While international oil prices are at their lowest in more than a decade comments by the Australian Competition and Consumer Commission (ACCC) chairman Rod Sims suggesting Australian petrol prices should be lowered further have been disputed by those in the industry.
While Sims told The Australian he believed that “retailers’ margins were 6 cents or 7 cents a litre too high and international refiners’ margins were 20 cents compared to the usual 7 cents a litre”Australian Petroleum Statistics produced by the Bureau of Resource & Energy Economics show that for the September Quarter 2015 Australia has among the lowest petrol and diesel prices of all OECD countries.
Caltex spokesman Sam Collyer told C&I Week that although the gross margin on fuel is currently high, it is not a reflection of retailer profitability.

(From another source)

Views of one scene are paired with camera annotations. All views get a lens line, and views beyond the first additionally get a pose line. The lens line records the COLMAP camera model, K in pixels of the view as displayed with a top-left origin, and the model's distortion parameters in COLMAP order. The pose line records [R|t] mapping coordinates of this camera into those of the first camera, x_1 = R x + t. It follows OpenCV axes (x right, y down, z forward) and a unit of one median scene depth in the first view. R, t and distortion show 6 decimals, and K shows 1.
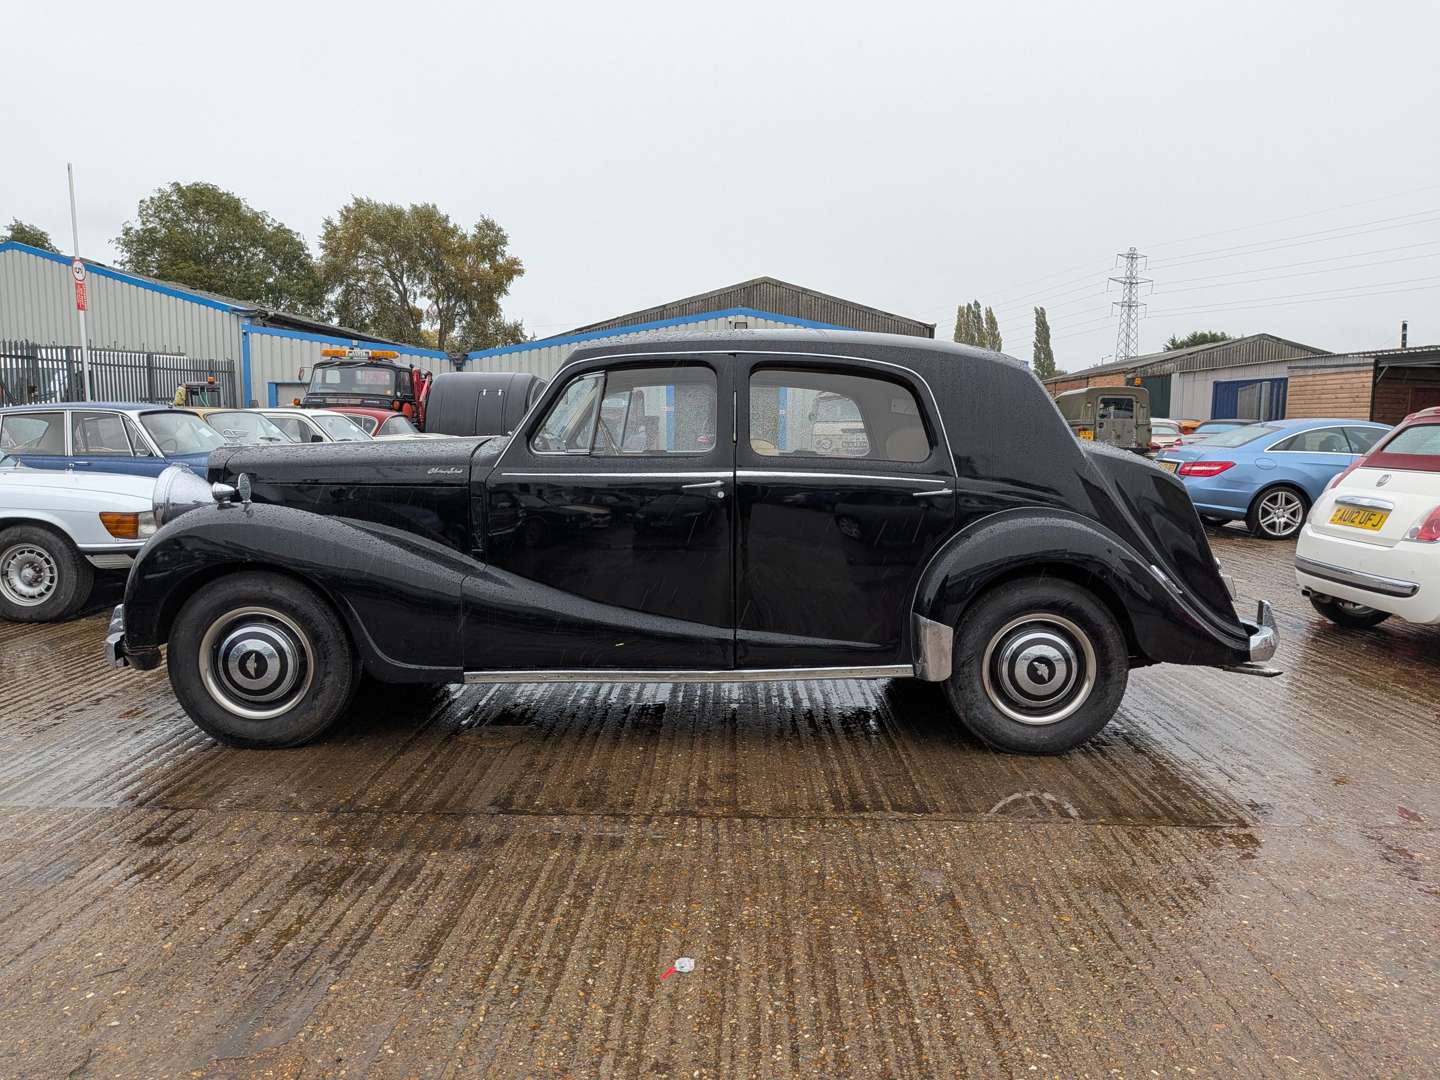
lens RADIAL K [[1034.8, 0, 720.0], [0, 1034.8, 540.0], [0, 0, 1]] dist [0.111681, -0.195826]
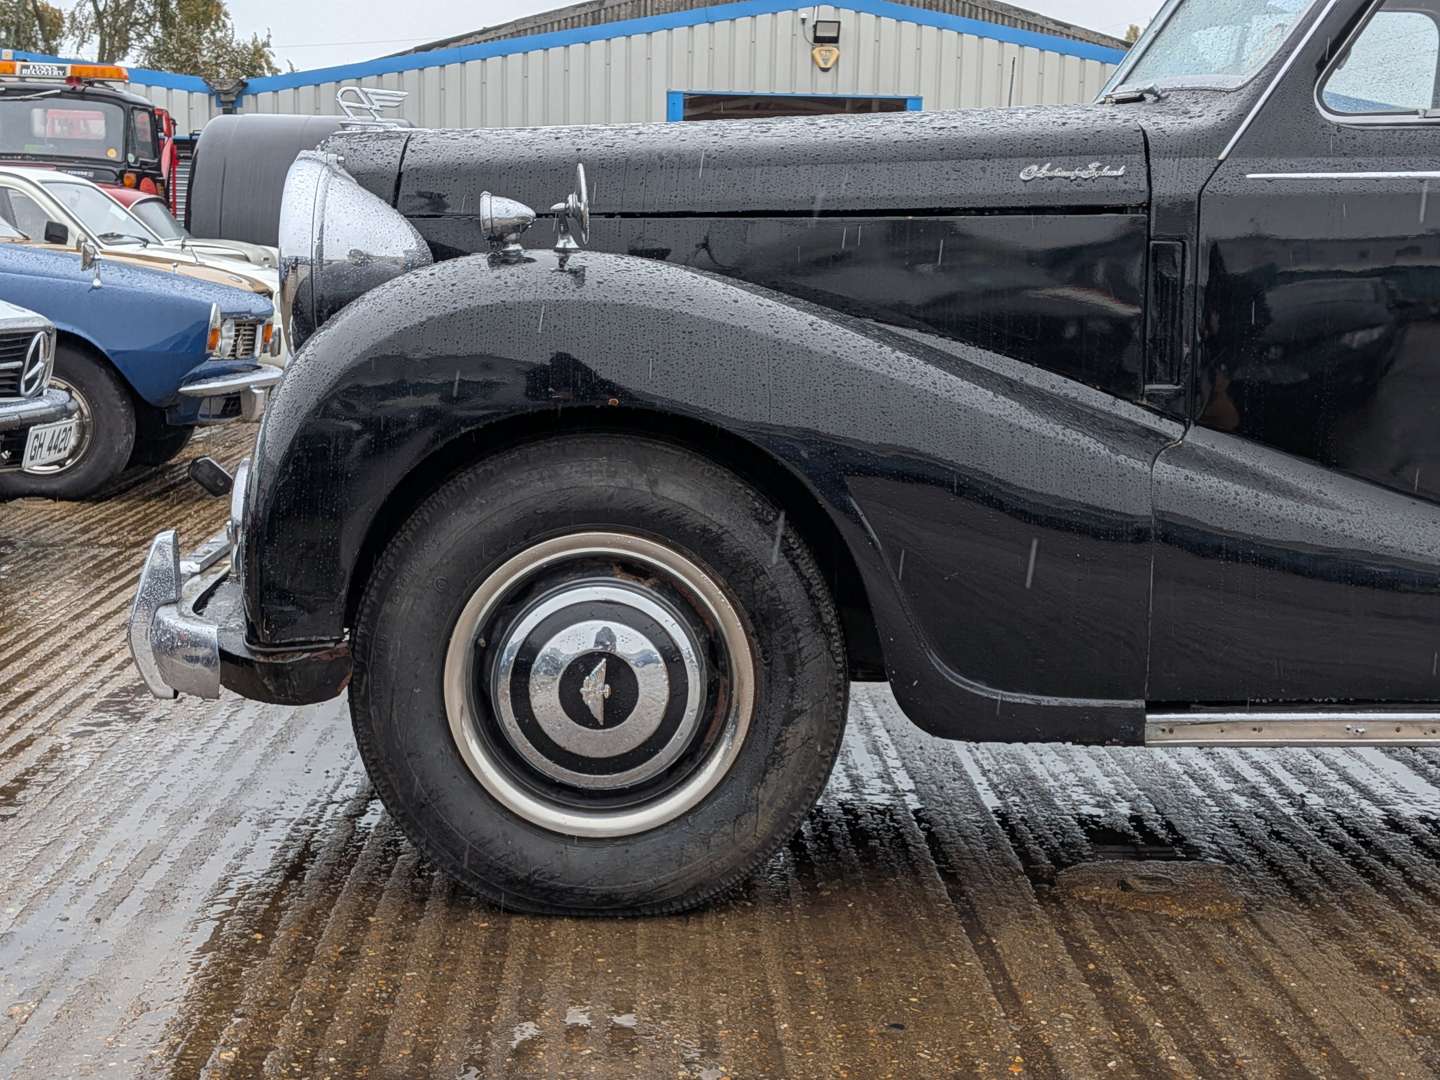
lens RADIAL K [[2077.6, 0, 720.0], [0, 2077.6, 540.0], [0, 0, 1]] dist [0.090410, -0.138593]
pose [[0.999167, 0.005070, 0.040485, -0.352135], [-0.005922, 0.999763, 0.020939, 0.041674], [-0.040369, -0.021161, 0.998961, 0.223158]]
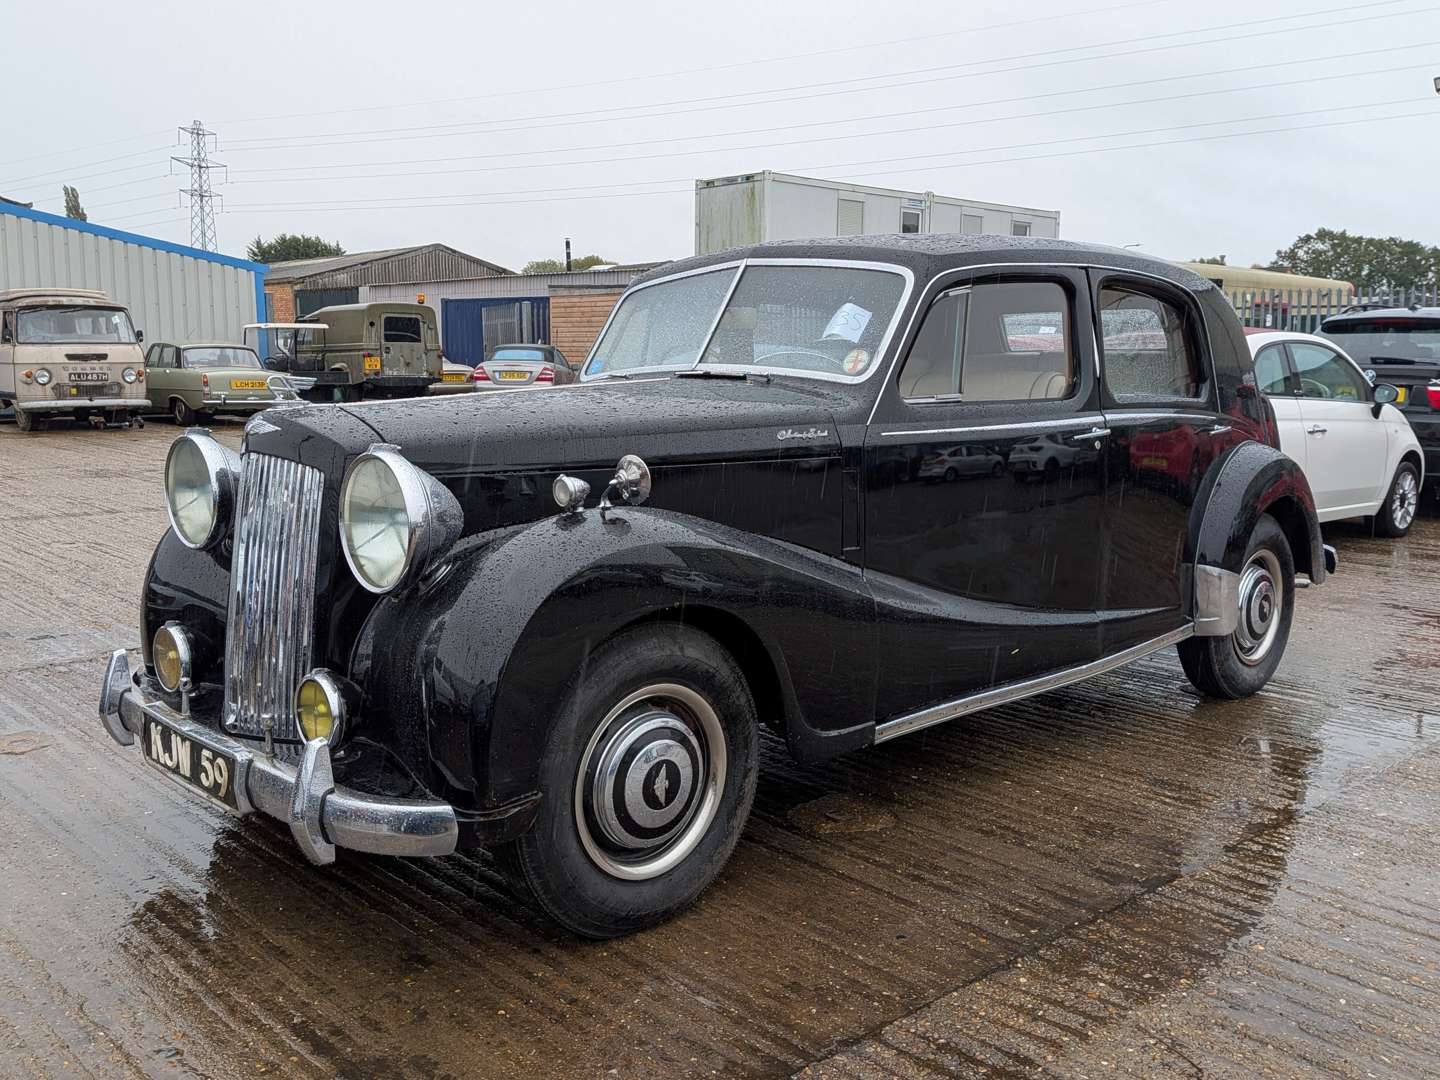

“Gross retail margins shouldn’t be confused with crude oil price fluctuations. Gross margins – the gap between the wholesale price and the price paid by the motorist – vary considerably when you look over a longer period. For example, there have been times in the past 12 months where gross margins have been well below the long-term average,” Collyer said.
“This was particularly the case in February and March last year. The gross margin isn’t a measure of the retailer’s profit. It is instead used to cover all of the operating costs such as power, water, maintenance, rent/loan payments, employee wages and government/regulatory compliance, which can vary between states. It is from the gross margin that the retailer also seeks to make a net profit. We know that this is a low margin, high volume industry as demonstrated by the ACCC’s analysis in 2014 which showed that the real unit net profit on petrol products in the retail sector was 2.22 cents per litre in 2013-14 and averaged 1.35 cpl over the period 2005–06 to 2013–14.”
On December 15, 2015, the ACCC released its fourth quarterly report into the Australian petroleum industry for 2015. At that time Sims noted that “Retail petrol prices did not fall by as much as international prices, in part due to a weaker Australian dollar.”